Et dans le bâtiment ?

 

Les artisans du bâtiment ont fait remonter au Sénat des constatations spécifiques : d'abord, le décalage des autorisations d'urbanisme présenterait un risque de désorganisation de la filière ; ensuite, le fameux guide de bonnes pratiques de l'OPPBTP s'avère "lourd à mettre en place et reste subordonné à l'accord du client, qui doit signer une décharge de responsabilité, ce que les particuliers refusent de faire", explique la note de la commission. Une évaluation a permis de chiffrer à 40 € par jour et par salarié le coût moyen de ces mesures sanitaires, ce qui aurait découragé "90% des reprises de chantiers". Enfin, la pénurie de matériaux de construction entraîne des conséquences néfastes, comme des demandes de paiements immédiats de la part de certains fournisseurs.

 


De nombreux chefs d'entreprises jugent par ailleurs les paramètres de l'indemnisation de l'activité partielle flous, avec un délai entre le paiement des salaires et son remboursement par l'Etat jugé "trop long, de même que le délai de traitement des dossiers, quand le site Internet fonctionne". Autre serpent de mer : l'élargissement du champ des bénéficiaires des reports de charges, voire l'annulation pure et simple de ces dernières. Face à des appels d'offres publics "au point mort", un appel est également lancé aux maîtres d'ouvrages publics pour relancer les procédures et assouplir certaines règles, "comme les délais et autorisations en matière de permis de construire ou les seuils d'appels d'offres" - entre-temps, une nouvelle ordonnance présentée en Conseil des ministres le 15 avril est revenu sur ces délais.

 

"Beaucoup" d'entreprises n'auraient toujours pas touché le versement de 1.500 € du mois de mars

 

Les retours des entreprises recensés par la cellule de crise parlementaire concernent aussi le fonds de solidarité mis en place par le Gouvernement : en dépit des annonces de Bercy, "beaucoup" d'entreprises n'auraient toujours pas touché le versement de 1.500 € du mois de mars. De plus, "l'éligibilité de certains dirigeants majoritaires de SAS pose question, de même que celle des entreprises qui ont un chiffre d'affaires irrégulier ou qui ont des fonds propres négatifs". D'après le compte-rendu de la commission, le plafond de 60.000 € de bénéfice imposable permettant d'être éligible au fonds de solidarité est "bien trop faible". L'aide complémentaire mise en place par les régions serait elle aussi à relativiser, sachant que pour en profiter une entreprise doit compter au moins un salarié, "ce qui exclut automatiquement la moitié des artisans".

 

En outre, des interlocuteurs ont proposé au Sénat que les compagnies d'assurances décalent leurs échéances mensuelles, "qui pourraient être étalées sur plusieurs mois", pour redonner de l'oxygène aux entreprises.
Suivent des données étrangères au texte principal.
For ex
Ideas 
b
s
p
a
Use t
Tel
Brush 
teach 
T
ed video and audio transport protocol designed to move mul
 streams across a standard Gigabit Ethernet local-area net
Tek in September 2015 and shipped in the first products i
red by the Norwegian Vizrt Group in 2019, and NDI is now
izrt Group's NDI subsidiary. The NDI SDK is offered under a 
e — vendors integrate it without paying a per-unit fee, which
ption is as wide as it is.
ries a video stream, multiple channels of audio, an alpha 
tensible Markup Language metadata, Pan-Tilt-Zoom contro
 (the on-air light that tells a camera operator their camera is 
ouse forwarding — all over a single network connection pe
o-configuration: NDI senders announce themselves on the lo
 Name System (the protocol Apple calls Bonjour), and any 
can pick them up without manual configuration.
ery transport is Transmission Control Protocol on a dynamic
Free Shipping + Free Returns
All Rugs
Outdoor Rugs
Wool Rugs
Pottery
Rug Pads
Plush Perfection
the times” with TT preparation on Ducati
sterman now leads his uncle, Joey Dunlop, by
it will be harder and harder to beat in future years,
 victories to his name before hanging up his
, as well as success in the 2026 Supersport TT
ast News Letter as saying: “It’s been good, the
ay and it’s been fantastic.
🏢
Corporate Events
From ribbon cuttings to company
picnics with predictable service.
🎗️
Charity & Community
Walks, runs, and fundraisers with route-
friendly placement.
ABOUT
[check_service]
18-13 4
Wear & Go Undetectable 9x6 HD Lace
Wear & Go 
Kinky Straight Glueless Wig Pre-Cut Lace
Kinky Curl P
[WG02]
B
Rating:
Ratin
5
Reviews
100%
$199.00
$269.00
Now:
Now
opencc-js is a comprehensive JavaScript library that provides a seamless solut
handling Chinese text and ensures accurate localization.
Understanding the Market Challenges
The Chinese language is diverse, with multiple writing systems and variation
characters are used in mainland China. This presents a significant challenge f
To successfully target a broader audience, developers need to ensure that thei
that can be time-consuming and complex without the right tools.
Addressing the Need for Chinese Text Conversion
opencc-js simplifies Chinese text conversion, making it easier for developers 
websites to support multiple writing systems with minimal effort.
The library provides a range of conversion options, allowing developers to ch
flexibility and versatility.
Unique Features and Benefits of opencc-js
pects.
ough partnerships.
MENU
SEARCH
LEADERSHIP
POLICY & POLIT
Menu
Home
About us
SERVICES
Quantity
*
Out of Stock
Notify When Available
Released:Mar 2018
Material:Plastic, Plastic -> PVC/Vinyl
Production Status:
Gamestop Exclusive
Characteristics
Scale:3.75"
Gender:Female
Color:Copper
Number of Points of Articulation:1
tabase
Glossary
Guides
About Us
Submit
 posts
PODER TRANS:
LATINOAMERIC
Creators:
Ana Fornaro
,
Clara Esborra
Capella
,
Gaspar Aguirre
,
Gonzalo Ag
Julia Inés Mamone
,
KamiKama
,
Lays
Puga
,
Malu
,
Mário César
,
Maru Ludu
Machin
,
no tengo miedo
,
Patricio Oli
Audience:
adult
L'apprentissage est aussi impacté : les contrats sont habituellement signés au printemps en vue de la rentrée scolaire suivante, mais risquent de ne pas l'être dans les mêmes proportions cette année, ce qui pourrait engendrer à moyen et long terme des difficultés de main-d'oeuvre.

 

Des surcoûts "qui pourraient atteindre 20%" dans le BTP et une chute d'activité de 70% dans le déploiement de la fibre optique

 

La nécessité d'organiser les assemblées générales de copropriétés "dans de bonnes conditions de délais (faire sauter le verrou du 30 juin) et de convocation" a aussi été soulignée auprès de la commission des affaires économiques, tout comme celle de la prorogation (et non du renouvellement) des contrats de syndics immobiliers. Des professionnels du secteur qui demandent par ailleurs de remettre en route, de manière progressive, la "chaîne du bâtiment et du logement", au moment où la menace de surcoûts "qui pourraient atteindre 20%" commence à se profiler dans le BTP. Des "pistes de relance" sont en cours de réflexion, comme la digitalisation et la simplification des procédures, ainsi que des priorités clairement définies et adaptées "à un tissu économique fragilisé", et où le logement social "aura certainement une place importante".

 

 

Les entreprises du numérique impliquées dans le déploiement de la fibre optique ont également fait part de leurs difficultés aux parlementaires du Palais du Luxembourg. En effet, la filière est "particulièrement inquiète" de la baisse d'activité de ses entreprises, qui atteint les -70%. Le Plan France Très haut débit subirait jusqu'à un an de retard dans son calendrier, sans oublier la fragilisation des plus petites entreprises et le maintien, par la force des choses, d'une "fracture numérique" dans le pays. "Le prix de déploiement d'une prise ayant doublé, une solidarité entre tous les acteurs doit être établie, sans quoi les sous-traitants risquent de faire défaut", affirme la cellule de crise dans son compte-rendu. "La responsabilité des grands opérateurs est de soutenir l'écosystème."

 

L'Etat est lui aussi appelé à la rescousse, via l'Agence nationale de la cohésion des territoires, pour mettre en place une plateforme centralisant les problèmes de déploiements rencontrés dans l'Hexagone. Et les sénateurs d'être prudents s'agissant de la levée éventuelle de certaines contraintes administratives pour faciliter les déploiements : "il conviendrait, avant d'adopter de telles dérogations aux pouvoirs des élus locaux, d'une part, [que les opérateurs] poursuivent les déploiements déjà autorisés ou n'ayant pas besoin d'une autorisation ; d'autre part, de prendre le temps de consulter les associations d'élus et, éventuellement, le régulateur".